-- Task input follows --

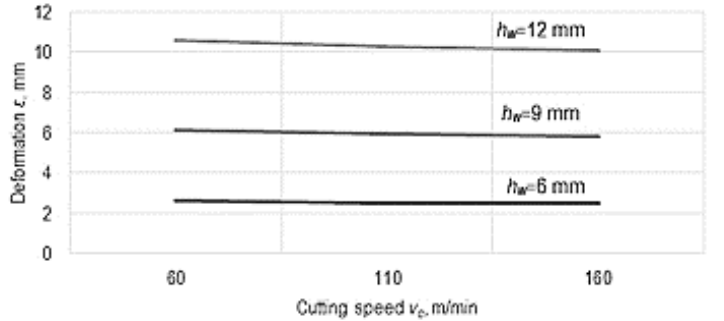
Figure 9. The influence of cutting speed v c on the deformation ε for three different heights of the thin wall ( f z = 0.0045 mm/tooth, t t = 1.2 mm, t w = 0.2 mm, w w = 10 mm).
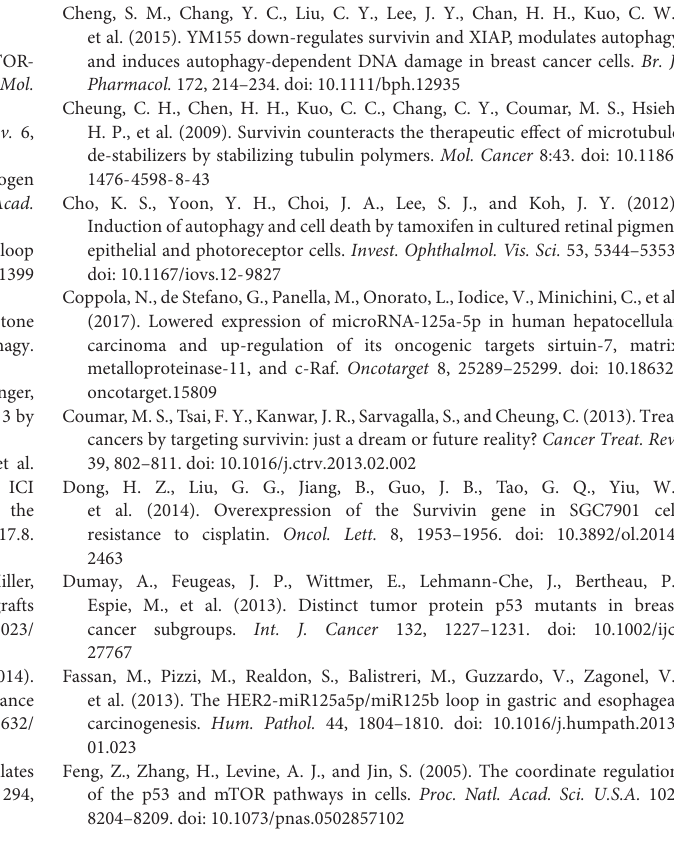
FIGURE S1 | Molecular characteristics of human breast MCF7, MCF7-TamC3, and ZR-75-1 cancer cells. (A,B) Expression of ER- α and caspase-3 in different breast cancer cells was determined by the Western blot analysis. FIGURE S2 | mTOR regulates the expression of survivin in breast cancer cells. MCF7, MCF7-TamC3, and ZR-75-1 cells were treated with the mTOR inhibitor, rapamycin, for 48 h and expression of various proteins was determined by the Western blot analysis. FIGURE S3 | HDAC2 regulates p53 and Sp1 expression in ER + breast cancer cells. (A) Results of the protein–protein interaction (PPI) networks analysis generated by the web-based software STRING version 10.0 (http://string-db.org/) showing possible regulations of survivin ( BIRC5 ) expression via p53 ( TP53 ) and Sp1 ( SP1 )-dependent mechanisms. Minimum required interaction score was set to 0.700 (high confidence) for the analysis. (B) MCF7 cells were transfected with scramble siRNA, HDAC2 siRNA, or HDAC2 siRNA together with the p53 inhibitor, pifithrin- α , for 24 h. Expression of survivin was determined by the Western blot analysis. FIGURE S4 | HDAC5 positively modulates Sp1 expression in ER + breast cancer cells. (A) The Sp1/miR-125a-5p interaction was predicted using miRNA target prediction software TargetScan (http://www.targetscan.org/vert_71/) and PicTar (http://pictar.mdc-berlin.de/). (B) MCF7-TamC3 and ZR-75-1 cells were transfected with either scramble or HDAC5 siRNA for 24 h and expression of Sp1 was determined by Western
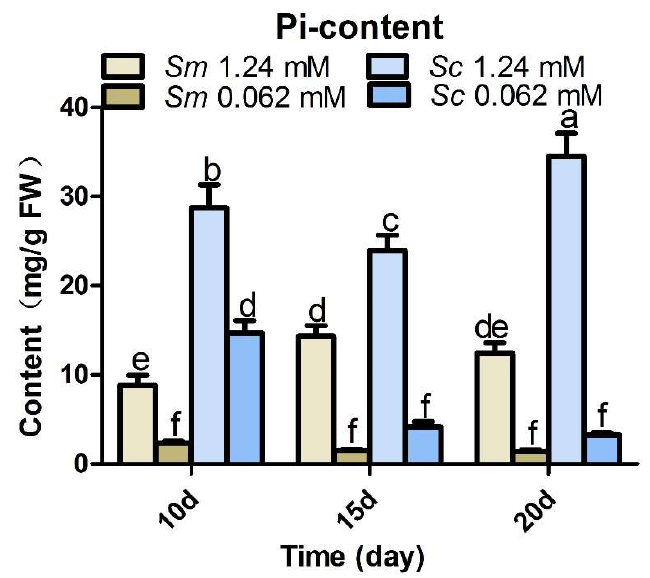
Figure 5. Pi concentration in hairy roots under control and Pi-deficient conditions. Sm , S. miltiorrhiza ; Sc , S. castanea ; different letters indicate significant differences by applying Duncan’s multiple range test.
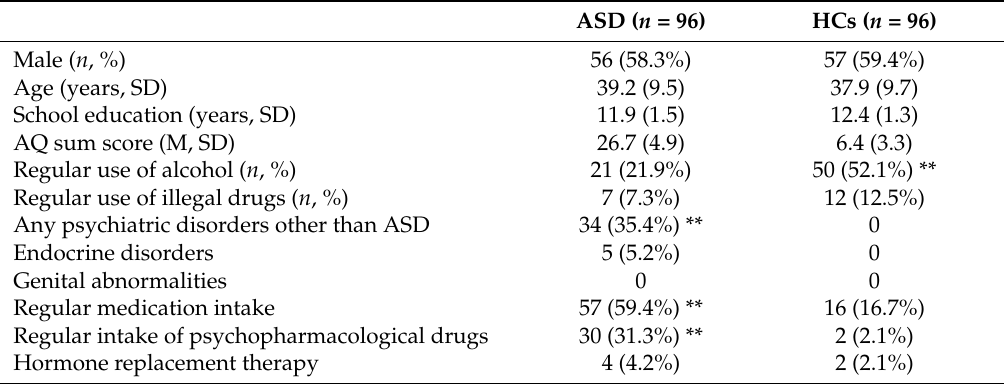
Table 1. Sociodemographic and clinical characteristics of study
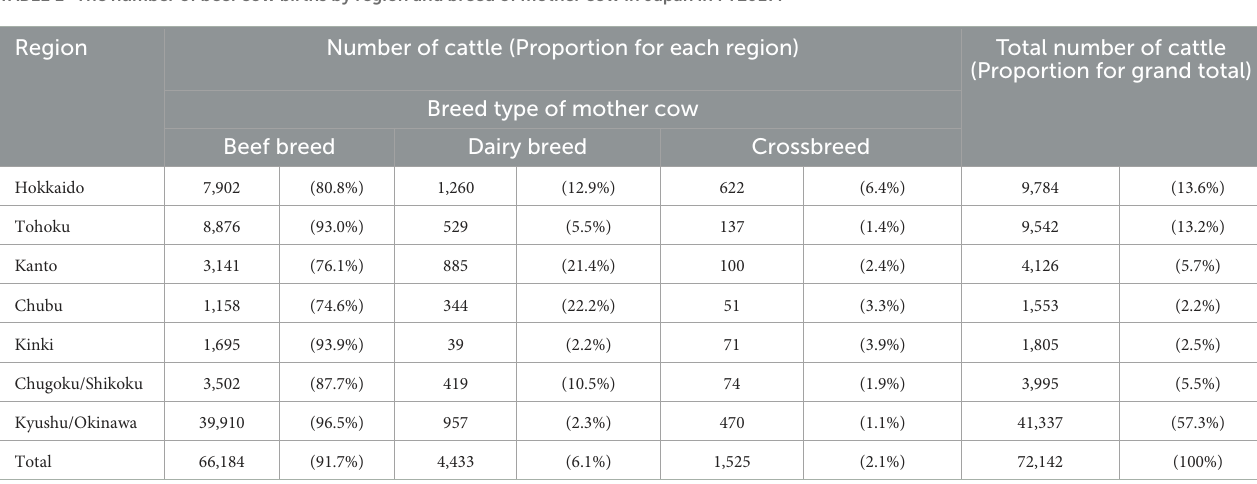
(Proportion for grand total)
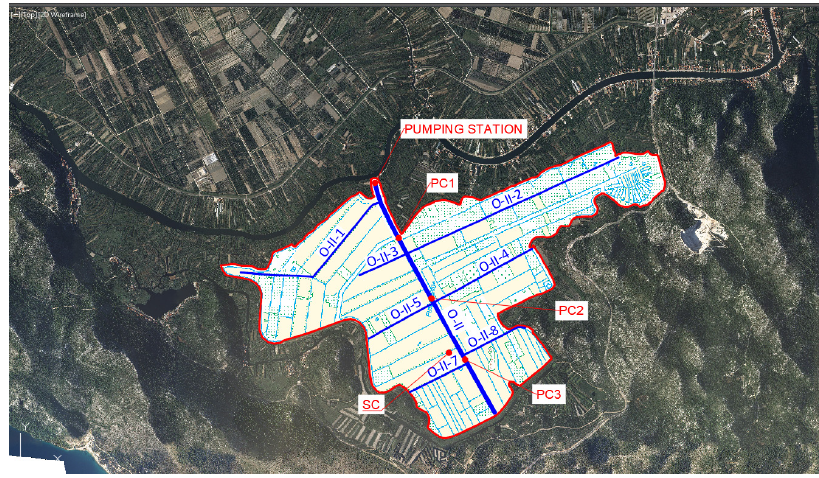
Figure 2. Layout of the drainage canal network in the Vidrice polder with names of individual canals.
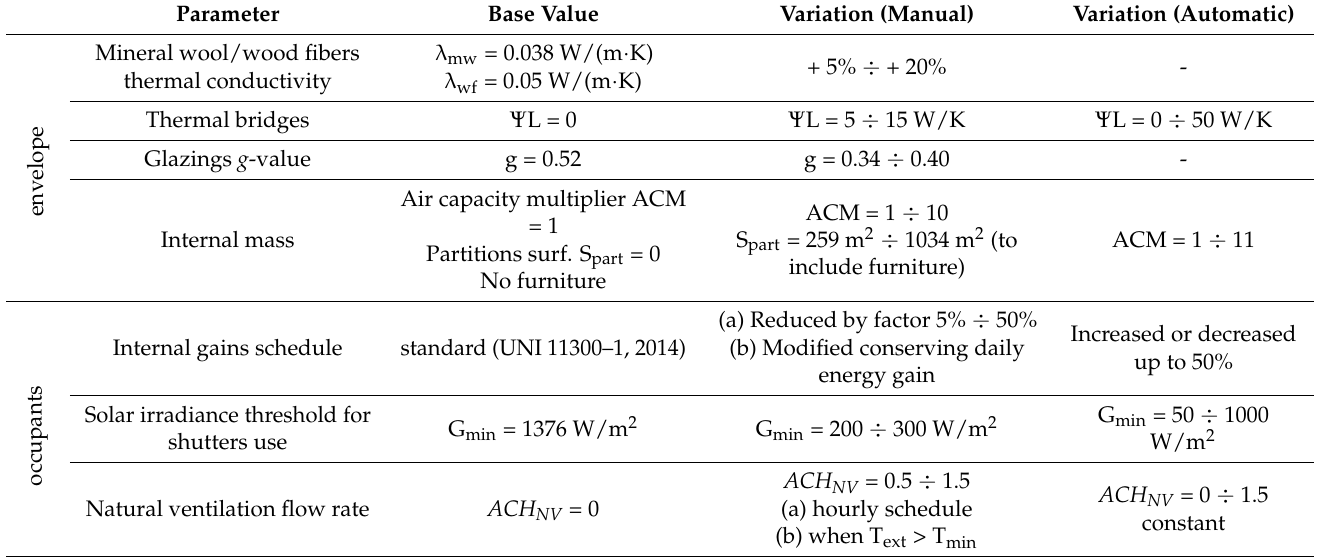
Table 3. Parameters of the sensitivity analysis performed in the manual calibration approach (base values and range), and range of variation of the parameters in the automatic calibration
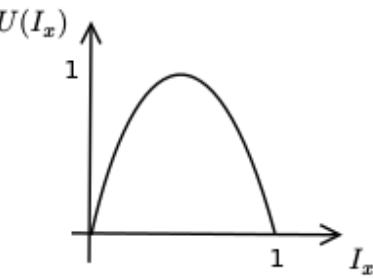
Figure 8. Adopted utility function for any Lacanian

-- Task input concluded --

— What to produce —
Each line above must be set down exactly, though no picture should be carried over.

— Your solution —
Figure 9. The influence of cutting speed v c on the deformation ε for three different heights of the thin wall ( f z = 0.0045 mm/tooth, t t = 1.2 mm, t w = 0.2 mm, w w = 10 mm).
FIGURE S1 | Molecular characteristics of human breast MCF7, MCF7-TamC3, and ZR-75-1 cancer cells. (A,B) Expression of ER- α and caspase-3 in different breast cancer cells was determined by the Western blot analysis. FIGURE S2 | mTOR regulates the expression of survivin in breast cancer cells. MCF7, MCF7-TamC3, and ZR-75-1 cells were treated with the mTOR inhibitor, rapamycin, for 48 h and expression of various proteins was determined by the Western blot analysis. FIGURE S3 | HDAC2 regulates p53 and Sp1 expression in ER + breast cancer cells. (A) Results of the protein–protein interaction (PPI) networks analysis generated by the web-based software STRING version 10.0 (http://string-db.org/) showing possible regulations of survivin ( BIRC5 ) expression via p53 ( TP53 ) and Sp1 ( SP1 )-dependent mechanisms. Minimum required interaction score was set to 0.700 (high confidence) for the analysis. (B) MCF7 cells were transfected with scramble siRNA, HDAC2 siRNA, or HDAC2 siRNA together with the p53 inhibitor, pifithrin- α , for 24 h. Expression of survivin was determined by the Western blot analysis. FIGURE S4 | HDAC5 positively modulates Sp1 expression in ER + breast cancer cells. (A) The Sp1/miR-125a-5p interaction was predicted using miRNA target prediction software TargetScan (http://www.targetscan.org/vert_71/) and PicTar (http://pictar.mdc-berlin.de/). (B) MCF7-TamC3 and ZR-75-1 cells were transfected with either scramble or HDAC5 siRNA for 24 h and expression of Sp1 was determined by Western
Figure 5. Pi concentration in hairy roots under control and Pi-deficient conditions. Sm , S. miltiorrhiza ; Sc , S. castanea ; different letters indicate significant differences by applying Duncan’s multiple range test.
Table 1. Sociodemographic and clinical characteristics of study
(Proportion for grand total)
Figure 2. Layout of the drainage canal network in the Vidrice polder with names of individual canals.
Table 3. Parameters of the sensitivity analysis performed in the manual calibration approach (base values and range), and range of variation of the parameters in the automatic calibration
Figure 8. Adopted utility function for any Lacanian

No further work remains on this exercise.